How to restrict the number of threads when using tiledb-py's open_dataframe function

The open_dataframe function uses all available cpu cores at the moment.
Is there any way to restrict that?

I have already tried pyarrow.set_cpu_count(), but no luck.

I would not use that function, as it loads the entire array in the dataframe. Please check this tutorial for some basic usage of TileDB with dataframes: More tutorials are coming up shortly.

Please let me know if there are any issues.

1 Like

Hi @stavros, we are feeding the whole dataset into a machine learning algorithm. Reading the whole dataset into a dataframe is convenient for us since we do not want to modify the API of the ML algorithm.

Anyway, I think providing a way to restrict the number of threads is orthogonal to reading part of the array.

In the long run, I think we should definitely follow your suggestion. TileDB serves great as a data source for ML frameworks.

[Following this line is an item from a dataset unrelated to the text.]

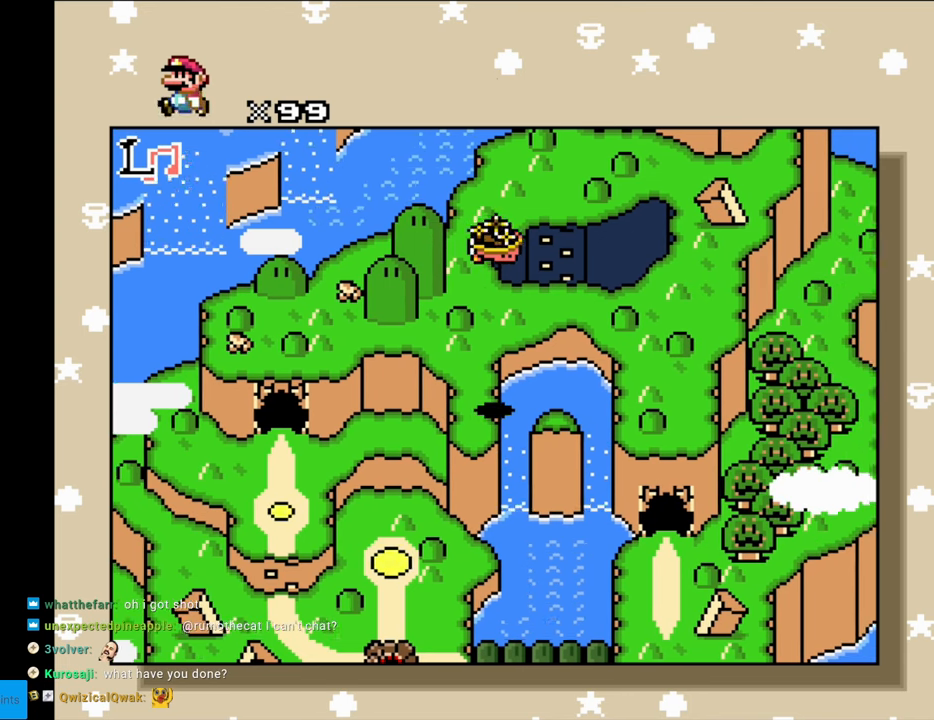
{"buttons": ["DPAD_RIGHT"], "events": []}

You can set the "sm.compute_concurrency_level" configuration parameter in the context. You can do it in the global context before you run another TileDB command as follows:

cfg = tiledb.Ctx().config()
    'sm.compute_concurrency_level': 1
1 Like

You may also want to similarly set "sm.io_concurrency_level".

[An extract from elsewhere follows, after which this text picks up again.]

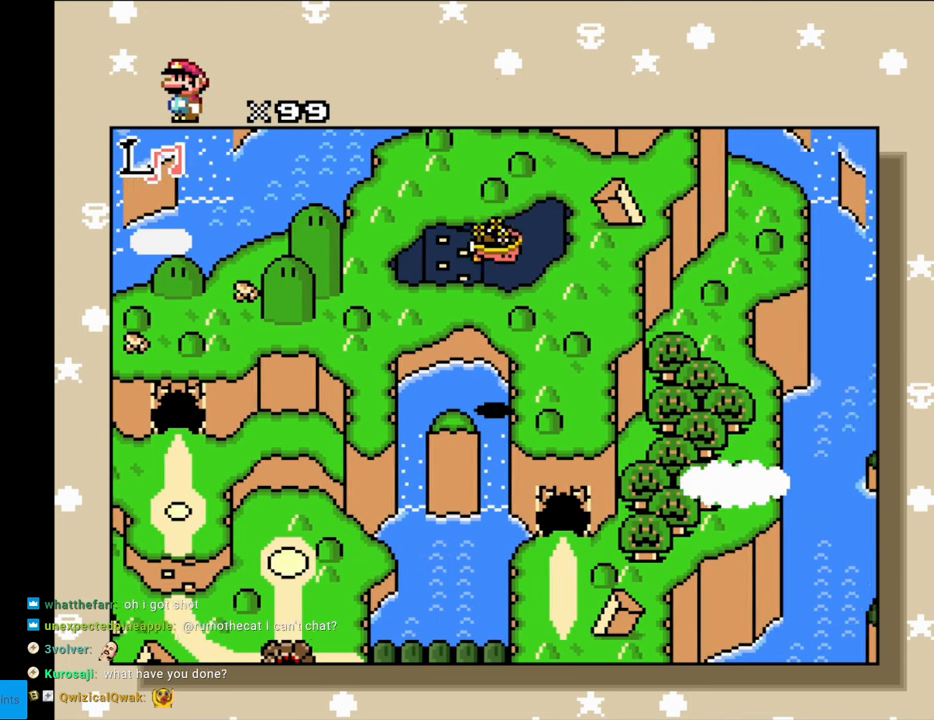
{"buttons": ["DPAD_DOWN"], "events": [[117, "DPAD_DOWN", "down"], [117, "DPAD_RIGHT", "up"]]}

@stavros anther question regarding the tutorial. I noticed you avoid using open_dataframe in the tutorial. Is there any implementation difference between A.df[:] and tiledb.open_dataframe besides that tiledb.open_dataframe reads in the whole array.

I wrote some test code, and found in some cases A.df[:] does not work but tiledb.open_dataframe returns the correct result.

creating test.tldb:

from typing import List
import tiledb
import numpy as np
import pandas as pd
from tiledb.dataframe_ import _tiledb_result_as_dataframe
from tiledb import ZstdFilter, FilterList
import time

def create_array(array_name, attr_names: List[str], ctx=None):
    if tiledb.object_type(array_name) == "array":
        print(f"{array_name} alreayd exists")
    if ctx is None:
        ctx = tiledb.default_ctx()

    dim1 = tiledb.Dim(name='date', ctx=ctx,
                      domain=(np.datetime64('2000-01-01'), np.datetime64('2030-01-01')),
                      tile=np.timedelta64(365, 'D'),
                      dtype=np.datetime64('', 'D').dtype)
    dim2 = tiledb.Dim(name="instruments", ctx=ctx, domain=(None, None), tile=None, dtype=np.bytes_)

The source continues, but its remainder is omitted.